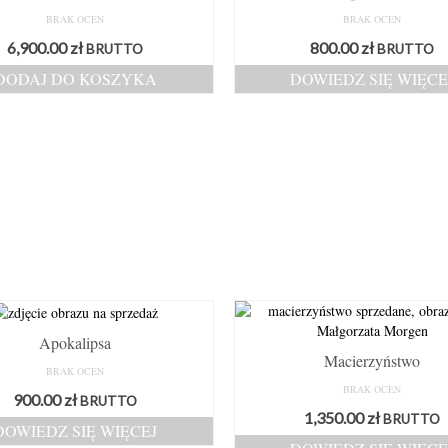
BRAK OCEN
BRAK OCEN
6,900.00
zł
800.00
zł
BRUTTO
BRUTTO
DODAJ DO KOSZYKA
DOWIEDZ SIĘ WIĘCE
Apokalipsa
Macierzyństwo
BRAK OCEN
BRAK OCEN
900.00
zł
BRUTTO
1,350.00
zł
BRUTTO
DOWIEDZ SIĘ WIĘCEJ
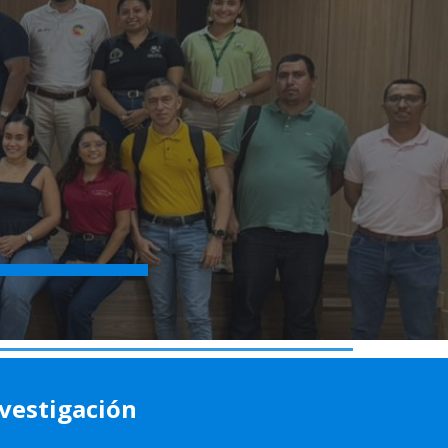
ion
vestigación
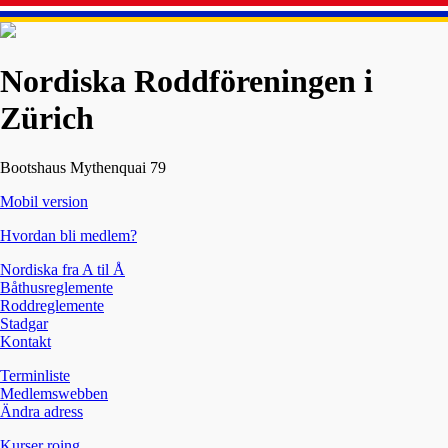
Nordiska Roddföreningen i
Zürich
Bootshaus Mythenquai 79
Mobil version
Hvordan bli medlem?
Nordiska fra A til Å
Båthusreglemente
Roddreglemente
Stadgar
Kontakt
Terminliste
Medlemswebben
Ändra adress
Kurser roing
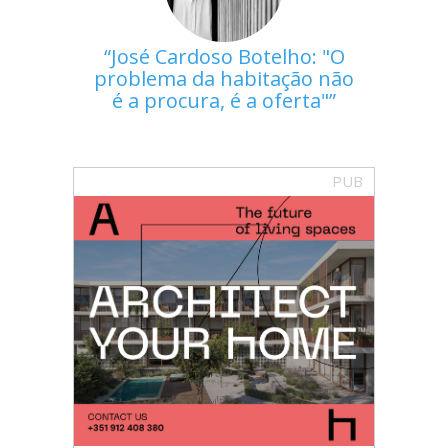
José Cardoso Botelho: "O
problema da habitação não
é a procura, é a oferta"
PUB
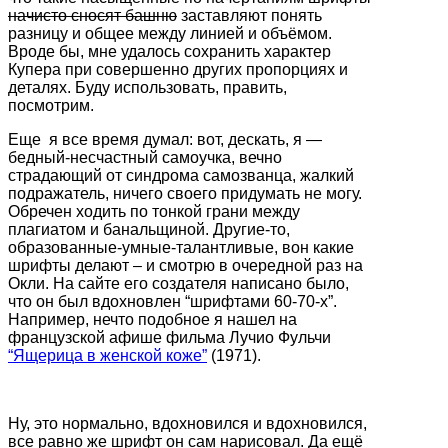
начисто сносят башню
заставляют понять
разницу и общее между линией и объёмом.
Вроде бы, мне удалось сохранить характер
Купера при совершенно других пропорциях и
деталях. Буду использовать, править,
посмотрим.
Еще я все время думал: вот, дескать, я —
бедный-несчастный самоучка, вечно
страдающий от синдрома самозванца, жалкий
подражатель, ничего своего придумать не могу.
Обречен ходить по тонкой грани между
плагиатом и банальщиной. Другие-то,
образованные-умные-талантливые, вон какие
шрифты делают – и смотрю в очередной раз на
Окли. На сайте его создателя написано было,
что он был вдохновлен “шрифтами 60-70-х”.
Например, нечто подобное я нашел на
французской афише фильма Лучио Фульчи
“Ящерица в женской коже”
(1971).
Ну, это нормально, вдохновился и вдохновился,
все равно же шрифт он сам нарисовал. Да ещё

=-=-=-=-=

▶ WORK TASK: Only the final stretch of the entries above is needed: print exactly the lines from the line containing "Окли. На сайте" through the last one.

▶ ANSWER:
Окли. На сайте его создателя написано было,
что он был вдохновлен “шрифтами 60-70-х”.
Например, нечто подобное я нашел на
французской афише фильма Лучио Фульчи
“Ящерица в женской коже”
(1971).
Ну, это нормально, вдохновился и вдохновился,
все равно же шрифт он сам нарисовал. Да ещё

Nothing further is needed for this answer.